I’m not great about watering my outdoor plants in summer. I start off strong, but come July and August, the petunias in my hanging pots begin to thin out. The leaves yellow and wither, and my belated attempts to catch back up result in water sloshing through dry, dead roots to the ground.
So, people who faithfully care for plants put me in awe. I aspire to it. And maybe that’s what God wanted for us when he created a garden and put the first humans, Adam and Eve, in it. Maybe he wanted to share with us the wonder of caring for something and watching it flourish.
Of course, Adam and Eve failed to be faithful-not to the garden, but to the Master Gardener. They ate fruit God had said not to eat, and their choice to disobey their Creator resulted in a rift between God and man that still haunts us today.
I wouldn’t have done any better in their place.
On the humorous side of it, I have actually eaten fruit from a tree I wasn’t supposed to eat, though to be fair, Mom never said “You shall not eat of the fruit of the ornamental plum tree.”
On the serious side, as my care for my own plants demonstrates, I have a tendency to fade out my care for things to which God has called me to be faithful. Plants, yes, but people, too. And prayer. And the list goes on.
You have a list of things God has called you to be faithful to, as well. Himself, chief among them. Not that our faithfulness to him equates to taking care of him–not at all–but he calls us to spend time with him, to trust him, to obey him, to seek after him faithfully.
But what about when we’re feeling a bit like a neglected plant ourselves? Life cracks in our hands, dirt-dry and brittle. Worry and unfulfilled hopes choke us like weeds. Our spirits pant for living water.
I imagine Mary Magdalene, one of Jesus’s followers, felt this way after Jesus’s crucifixion. All the hope Jesus’s earthly ministry had instilled in her seemed lost. She went to the tomb looking for his lifeless body.
When it wasn’t there, she believed Jesus’s body had been stolen. So, she stood at the tomb grieving.
Have you ever been there? All hope lost, and your Savior apparently missing?
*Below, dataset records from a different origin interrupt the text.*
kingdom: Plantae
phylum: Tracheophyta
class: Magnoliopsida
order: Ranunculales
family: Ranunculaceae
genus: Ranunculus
Of course, Jesus was not missing. He had come back to life, and he approached Mary in her grief. Did she recognize him? Eventually, and with great joy.
But first, she mistook him for a gardener, of all things.
A gardener. And maybe she wasn’t that far off.
Isaiah 27 describes God’s people as a vineyard. Verse 3 begins, “A pleasant vineyard, sing of it! I, the Lord, am its keeper; every moment I water it.”(ESV)
I think of my petunias. If I watered them every moment, they’d drown. The water would run off the leaves, saturate the dirt, and wash through the holes in the bottom of the pot, probably carrying needed soil and nutrients with it.
But we’re so much needier than plants, aren’t we? And our God, the source of living water–water much better and purer than anything that comes from a hose or even a good, soaking rain–is constantly tending to us. Every. Moment.
In the midst of our trials, when all seems lost and we don’t see God’s hand moving, he is still right there. Still caring for us. We struggle with unfaithfulness in gardening and in faith and in life, but Jesus does not.
We are never neglected, though sometimes our feelings would have us believe otherwise. In those circumstances, we’d be wise to follow Mary Magdalene’s beautiful example.
When her life seemed dry and dying, she could’ve hidden herself away, believing God had stopped caring for her. We do that sometimes, don’t we? And in doing so, we’re basically hiding out under umbrellas that shield us from the water our Gardener pours on us every moment.
But Mary stepped out from under the doubt and fear and went looking for Jesus.
Let’s do the same.
When the going gets tough, when we can’t see how the end works out, let’s faithfully seek our Savior. Let’s drop the umbrellas and soak up the water our Gardener pours on us every moment.
Lord, thank you for your loving care. Forgive me for the times when I’ve failed to trust in you. Teach me to always look to you. Remind me again and again that you are always there, always working in my life, even when I don’t understand and can’t explain it. I love you, Lord, and thank you for your faithfulness.